Two Surrey Learn based assignments. Expected time to complete the assignment is 5 hours of guided study and 3 hours of written work to be submitted through SurreyLearn. These assignments will be due according to the following schedule:
Assignment 1: due week 5
Assignment 2: due week 9
2-hour, closed-book written examination at the end of the module teaching during the examination week
Any deadline given here is indicative. For confirmation of exact dates and times, please check the Departmental assessment calendar issued to you.
Formative assessment and feedback
For the module, students will receive formative assessment/feedback in the following ways.
During lectures, by question and answer sessions
During tutorials/tutorial classes
By means of unassessed tutorial problem sheets (with answers/model solutions)
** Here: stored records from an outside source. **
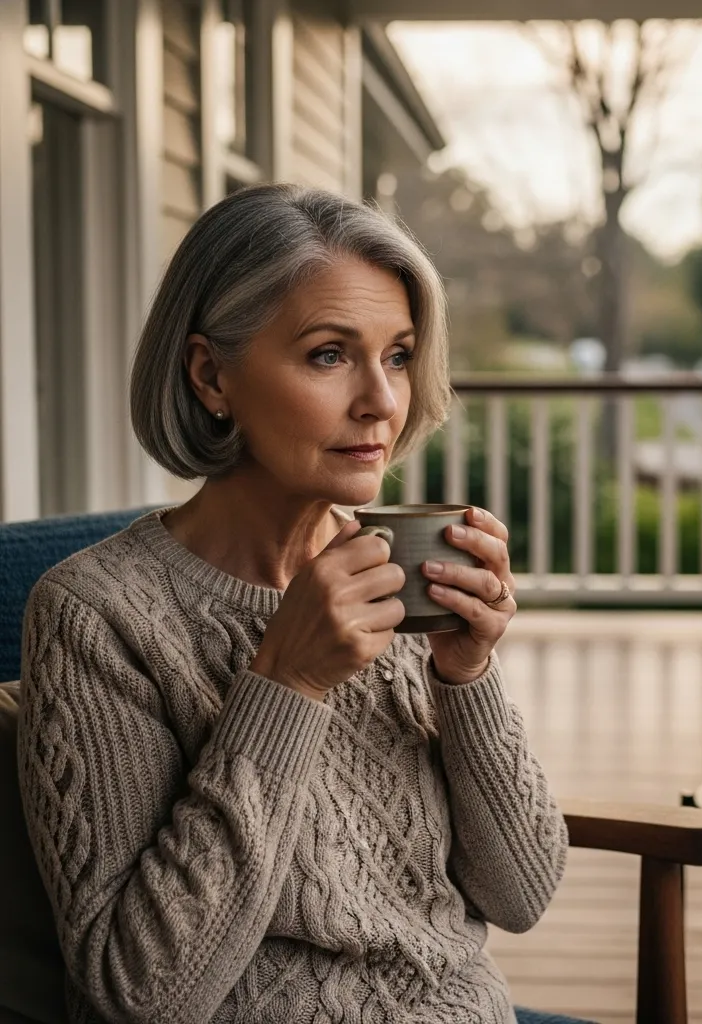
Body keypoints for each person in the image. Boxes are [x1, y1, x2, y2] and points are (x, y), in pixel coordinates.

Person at [17, 184, 578, 1024]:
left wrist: (467, 675)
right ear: (211, 374)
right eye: (328, 355)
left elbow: (523, 894)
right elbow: (140, 995)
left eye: (397, 355)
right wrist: (285, 683)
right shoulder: (97, 615)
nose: (384, 403)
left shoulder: (394, 573)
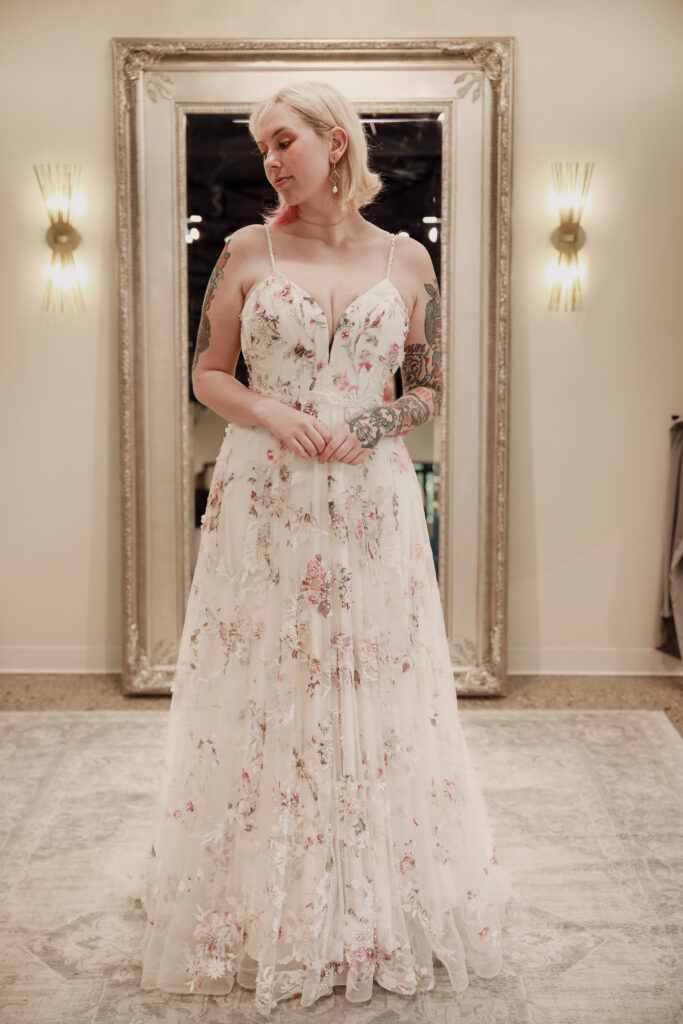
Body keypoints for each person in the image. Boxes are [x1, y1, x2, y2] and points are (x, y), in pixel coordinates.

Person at [139, 79, 511, 1018]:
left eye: (283, 140)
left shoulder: (407, 260)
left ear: (334, 144)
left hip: (370, 499)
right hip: (265, 496)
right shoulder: (244, 249)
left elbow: (425, 388)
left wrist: (377, 420)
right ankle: (257, 897)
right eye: (262, 145)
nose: (270, 159)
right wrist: (269, 411)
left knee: (370, 678)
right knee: (268, 678)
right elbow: (207, 373)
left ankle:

Reading list for CIRCUITS, CONTROL AND COMMUNICATIONS : http://aspire.surrey.ac.uk/modules/eee2033
Programmes this module appears in
|Electronic Engineering with Nanotechnology BEng (Hons)||1||Compulsory||A weighted aggregate mark of 40% is required to pass the module|
|Electronic Engineering with Nanotechnology MEng||1||Compulsory||A weighted aggregate mark of 40% is required to pass the module|
|Electrical and Electronic Engineering MEng||1||Compulsory||A weighted aggregate mark of 40% is required to pass the module|
|Electrical and Electronic Engineering BEng (Hons)||1||Compulsory||A weighted aggregate mark of 40% is required to pass the module|
|Communication Systems BEng (Hons)||1||Compulsory||A weighted aggregate mark of 40% is required to pass the module|
|Communication Systems MEng||1||Compulsory||A weighted aggregate mark of 40% is required to pass the module|
|Electronic Engineering BEng (Hons)||1||Compulsory||A weighted aggregate mark of 40% is required to pass the module|
|Electronic Engineering with Computer Systems BEng (Hons)||1||Compulsory||A weighted aggregate mark of 40% is required to pass the module|
|Computer and Internet Engineering BEng (Hons)||1||Optional||A weighted aggregate mark of 40% is required to pass the module|
|Computer and Internet Engineering MEng||1||Optional||A weighted aggregate mark of 40% is required to pass the module|
|Electronic Engineering MEng||1||Compulsory||A weighted aggregate mark of 40% is required to pass the module|
|Electronic Engineering with Computer Systems MEng||1||Compulsory||A weighted aggregate mark of 40% is required to pass the module|
|Electronic Engineering with Space Systems BEng (Hons)||1||Compulsory||A weighted aggregate mark of 40% is required to pass the module|
Please note that the information detailed within this record is accurate at the time of publishing and may be subject to change. This record contains information for the most up to date version of the programme / module for the 2018/9 academic year.